選挙の翌日は暴動が起こるでもなく、大学の中はどんよりした空気が流れていた。もっとも印象的だったのは、女性の教員が話しながら泣き出してしまったのを目撃したことだ。選挙で一般人が涙を流して泣くということが、かつて身の回りであっただろうか。

一般人というか、働く女性、マイノリティのことを研究している研究者が、初の女性大統領を目指したヒラリーの敗北と、その対立候補であった、性差別や民族差別、ミソジニーを身にまとったトランプの勝利にショックを受けるのは頷ける。現地にいるからだとは思うが、政治についてこれほどまでにショックを受けたのははじめてだと思う。

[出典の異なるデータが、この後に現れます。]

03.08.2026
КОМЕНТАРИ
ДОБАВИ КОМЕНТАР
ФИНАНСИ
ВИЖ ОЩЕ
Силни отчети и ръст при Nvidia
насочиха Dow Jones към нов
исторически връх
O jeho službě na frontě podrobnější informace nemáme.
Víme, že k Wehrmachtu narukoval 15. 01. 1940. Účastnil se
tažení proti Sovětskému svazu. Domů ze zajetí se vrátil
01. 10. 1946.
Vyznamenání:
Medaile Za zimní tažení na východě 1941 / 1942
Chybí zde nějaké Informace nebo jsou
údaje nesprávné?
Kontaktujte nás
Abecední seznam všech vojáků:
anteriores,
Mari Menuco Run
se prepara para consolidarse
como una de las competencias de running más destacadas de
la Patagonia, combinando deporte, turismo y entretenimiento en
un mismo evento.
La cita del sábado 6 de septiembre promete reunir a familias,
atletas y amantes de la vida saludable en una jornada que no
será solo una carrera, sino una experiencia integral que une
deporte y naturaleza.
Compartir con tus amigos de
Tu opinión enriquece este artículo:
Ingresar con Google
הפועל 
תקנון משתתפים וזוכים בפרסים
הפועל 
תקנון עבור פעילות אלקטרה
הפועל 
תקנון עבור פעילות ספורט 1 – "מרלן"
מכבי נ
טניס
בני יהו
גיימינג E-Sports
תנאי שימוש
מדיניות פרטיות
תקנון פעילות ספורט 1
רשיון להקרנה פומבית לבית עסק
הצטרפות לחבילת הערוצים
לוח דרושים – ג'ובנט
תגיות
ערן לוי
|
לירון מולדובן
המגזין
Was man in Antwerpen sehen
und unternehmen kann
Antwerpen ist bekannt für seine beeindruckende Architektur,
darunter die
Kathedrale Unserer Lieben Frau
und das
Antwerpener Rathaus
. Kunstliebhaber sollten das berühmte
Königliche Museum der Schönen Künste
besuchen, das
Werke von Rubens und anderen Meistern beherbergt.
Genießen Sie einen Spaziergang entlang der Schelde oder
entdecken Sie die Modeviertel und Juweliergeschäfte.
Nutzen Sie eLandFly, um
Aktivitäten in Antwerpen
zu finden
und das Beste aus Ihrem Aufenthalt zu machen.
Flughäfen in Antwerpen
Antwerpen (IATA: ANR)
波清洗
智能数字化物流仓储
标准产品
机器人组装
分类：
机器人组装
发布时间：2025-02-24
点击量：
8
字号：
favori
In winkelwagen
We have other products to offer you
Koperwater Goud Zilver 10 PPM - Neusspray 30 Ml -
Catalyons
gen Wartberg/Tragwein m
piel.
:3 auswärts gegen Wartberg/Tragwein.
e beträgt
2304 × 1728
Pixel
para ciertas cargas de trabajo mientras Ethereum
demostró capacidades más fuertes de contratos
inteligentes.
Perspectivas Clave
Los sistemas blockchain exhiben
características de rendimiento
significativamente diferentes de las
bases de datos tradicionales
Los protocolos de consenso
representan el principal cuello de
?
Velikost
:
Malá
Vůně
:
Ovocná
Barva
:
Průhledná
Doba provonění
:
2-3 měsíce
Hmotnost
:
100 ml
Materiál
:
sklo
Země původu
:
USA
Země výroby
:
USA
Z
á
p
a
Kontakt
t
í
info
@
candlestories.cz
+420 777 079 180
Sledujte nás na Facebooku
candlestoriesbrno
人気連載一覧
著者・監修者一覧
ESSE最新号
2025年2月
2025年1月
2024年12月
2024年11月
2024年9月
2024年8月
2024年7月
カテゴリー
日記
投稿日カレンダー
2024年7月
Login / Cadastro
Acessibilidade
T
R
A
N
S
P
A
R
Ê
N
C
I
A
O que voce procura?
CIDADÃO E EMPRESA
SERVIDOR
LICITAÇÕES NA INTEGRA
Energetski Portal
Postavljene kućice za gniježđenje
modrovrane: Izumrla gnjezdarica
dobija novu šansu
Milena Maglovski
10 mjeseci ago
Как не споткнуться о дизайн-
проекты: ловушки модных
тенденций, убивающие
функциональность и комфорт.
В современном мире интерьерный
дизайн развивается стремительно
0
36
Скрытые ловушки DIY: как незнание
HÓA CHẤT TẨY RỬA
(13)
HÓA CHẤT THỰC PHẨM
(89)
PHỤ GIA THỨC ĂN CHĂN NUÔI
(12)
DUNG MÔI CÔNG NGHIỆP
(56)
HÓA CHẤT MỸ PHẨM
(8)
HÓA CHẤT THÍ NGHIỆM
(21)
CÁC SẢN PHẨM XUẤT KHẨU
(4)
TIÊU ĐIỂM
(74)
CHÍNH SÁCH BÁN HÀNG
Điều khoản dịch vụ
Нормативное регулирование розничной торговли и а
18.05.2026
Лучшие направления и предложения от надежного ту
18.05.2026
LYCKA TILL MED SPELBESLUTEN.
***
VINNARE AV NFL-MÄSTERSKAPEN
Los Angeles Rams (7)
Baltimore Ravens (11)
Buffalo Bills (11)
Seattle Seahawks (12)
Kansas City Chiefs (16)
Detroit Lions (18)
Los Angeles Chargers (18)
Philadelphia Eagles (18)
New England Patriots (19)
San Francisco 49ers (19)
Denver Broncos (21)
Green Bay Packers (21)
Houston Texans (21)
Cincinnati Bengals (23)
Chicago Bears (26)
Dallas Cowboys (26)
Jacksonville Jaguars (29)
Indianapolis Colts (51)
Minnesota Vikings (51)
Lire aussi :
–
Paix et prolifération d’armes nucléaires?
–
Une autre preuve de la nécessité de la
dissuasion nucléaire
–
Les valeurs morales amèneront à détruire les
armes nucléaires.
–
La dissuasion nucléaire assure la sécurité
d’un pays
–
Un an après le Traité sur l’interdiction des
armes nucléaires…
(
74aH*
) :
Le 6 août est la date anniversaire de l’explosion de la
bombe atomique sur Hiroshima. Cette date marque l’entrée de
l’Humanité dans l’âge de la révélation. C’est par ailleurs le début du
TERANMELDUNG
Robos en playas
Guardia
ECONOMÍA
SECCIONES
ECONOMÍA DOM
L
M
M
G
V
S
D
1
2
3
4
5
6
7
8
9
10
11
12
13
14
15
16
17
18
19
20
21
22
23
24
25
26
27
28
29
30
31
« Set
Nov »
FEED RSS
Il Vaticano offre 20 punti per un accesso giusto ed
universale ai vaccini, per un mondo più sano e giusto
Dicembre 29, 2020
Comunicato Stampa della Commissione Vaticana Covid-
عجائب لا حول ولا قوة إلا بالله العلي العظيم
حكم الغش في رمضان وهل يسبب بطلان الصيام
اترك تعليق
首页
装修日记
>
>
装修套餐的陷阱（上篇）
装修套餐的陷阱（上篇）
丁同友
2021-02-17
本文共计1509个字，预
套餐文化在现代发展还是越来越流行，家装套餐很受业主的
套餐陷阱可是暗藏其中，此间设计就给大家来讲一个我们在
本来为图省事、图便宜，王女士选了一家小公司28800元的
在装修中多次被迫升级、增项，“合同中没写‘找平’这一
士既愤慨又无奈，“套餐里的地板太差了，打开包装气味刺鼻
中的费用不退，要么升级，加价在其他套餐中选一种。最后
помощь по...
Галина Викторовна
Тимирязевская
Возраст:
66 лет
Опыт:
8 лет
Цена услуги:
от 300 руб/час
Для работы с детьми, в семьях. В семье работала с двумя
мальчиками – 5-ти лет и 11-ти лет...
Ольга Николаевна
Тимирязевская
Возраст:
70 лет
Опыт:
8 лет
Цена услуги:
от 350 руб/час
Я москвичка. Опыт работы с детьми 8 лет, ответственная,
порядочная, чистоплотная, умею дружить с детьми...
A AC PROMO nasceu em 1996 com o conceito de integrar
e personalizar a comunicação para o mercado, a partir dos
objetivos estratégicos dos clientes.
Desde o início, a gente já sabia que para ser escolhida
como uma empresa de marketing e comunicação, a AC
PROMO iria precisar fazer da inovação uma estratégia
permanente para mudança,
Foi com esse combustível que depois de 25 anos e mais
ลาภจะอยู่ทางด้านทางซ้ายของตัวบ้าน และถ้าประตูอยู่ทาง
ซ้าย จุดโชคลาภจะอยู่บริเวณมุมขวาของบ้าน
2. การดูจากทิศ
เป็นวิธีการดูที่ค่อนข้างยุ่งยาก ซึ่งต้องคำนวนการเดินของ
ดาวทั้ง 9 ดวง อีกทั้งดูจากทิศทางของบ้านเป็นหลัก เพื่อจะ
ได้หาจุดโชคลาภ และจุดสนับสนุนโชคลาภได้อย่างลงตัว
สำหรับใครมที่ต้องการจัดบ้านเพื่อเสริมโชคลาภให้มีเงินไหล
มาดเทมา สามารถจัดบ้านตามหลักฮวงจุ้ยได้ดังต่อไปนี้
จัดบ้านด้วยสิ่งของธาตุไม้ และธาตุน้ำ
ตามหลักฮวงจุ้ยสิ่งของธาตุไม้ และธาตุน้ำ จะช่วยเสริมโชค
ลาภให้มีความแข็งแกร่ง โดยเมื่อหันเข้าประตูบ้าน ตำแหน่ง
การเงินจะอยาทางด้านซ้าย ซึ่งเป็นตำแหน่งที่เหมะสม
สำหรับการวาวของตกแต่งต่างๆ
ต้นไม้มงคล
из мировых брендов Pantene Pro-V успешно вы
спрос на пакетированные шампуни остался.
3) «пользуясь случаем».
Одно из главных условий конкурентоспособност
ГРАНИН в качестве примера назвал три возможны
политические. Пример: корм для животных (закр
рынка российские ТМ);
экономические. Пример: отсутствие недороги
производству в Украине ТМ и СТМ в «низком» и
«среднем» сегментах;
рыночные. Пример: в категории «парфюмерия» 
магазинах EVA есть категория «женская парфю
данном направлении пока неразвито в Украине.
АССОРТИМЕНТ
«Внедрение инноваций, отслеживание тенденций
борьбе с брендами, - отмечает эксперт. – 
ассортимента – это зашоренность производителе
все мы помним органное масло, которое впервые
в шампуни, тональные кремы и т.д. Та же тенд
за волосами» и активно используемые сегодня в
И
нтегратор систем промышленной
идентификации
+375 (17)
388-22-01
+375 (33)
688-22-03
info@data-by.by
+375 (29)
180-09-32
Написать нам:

ヒラリーは女性であるという以外、負ける要因がなかったのか、というのは、にわかの私にはわからない。しかし、「あの」対立候補が勝ったということはどういう意味かは考えなければならないと思った。高潔なオバマ大統領のイメージとの落差もまた、気になる。

しかし、ホストの先生が「日本に移住したい」などと言っても、トランプ政権と比したとき、日本の政治にどのくらいの魅力があるだろうか。すくなくとも「ガラスの天井」はアメリカよりずっと低く分厚い。民族差別? 女性差別? 蓮舫議員の騒動を見よ。私はどうしてこれまで、涙を流して、声を上げて泣かなかったのだろうか。

ヒラリーの敗北に対して、もらい泣きする権利が、私にはあるだろう。私はいつか、泣くだろう。泣かずに前を向いて、進むか、泣いてもわめいても、前に向かって歩みを止めないか。泣かないことにこだわっていたような気もするが、泣いてもいいのだな、と思った。

世界は頭でっかちなエリートのものじゃないのだ。高潔なことがときに仇になる。泥臭く考え、自分の持つアドバンテージを小狡く使うこともときに必要だ。

あなたのやりたいことは何か。黙っていたら何もしてもらえないけれど、聞けばみんなが親切に教えてくれ、手伝ってくれるアメリカで、「私のやりたいことは何か」再び、考えている。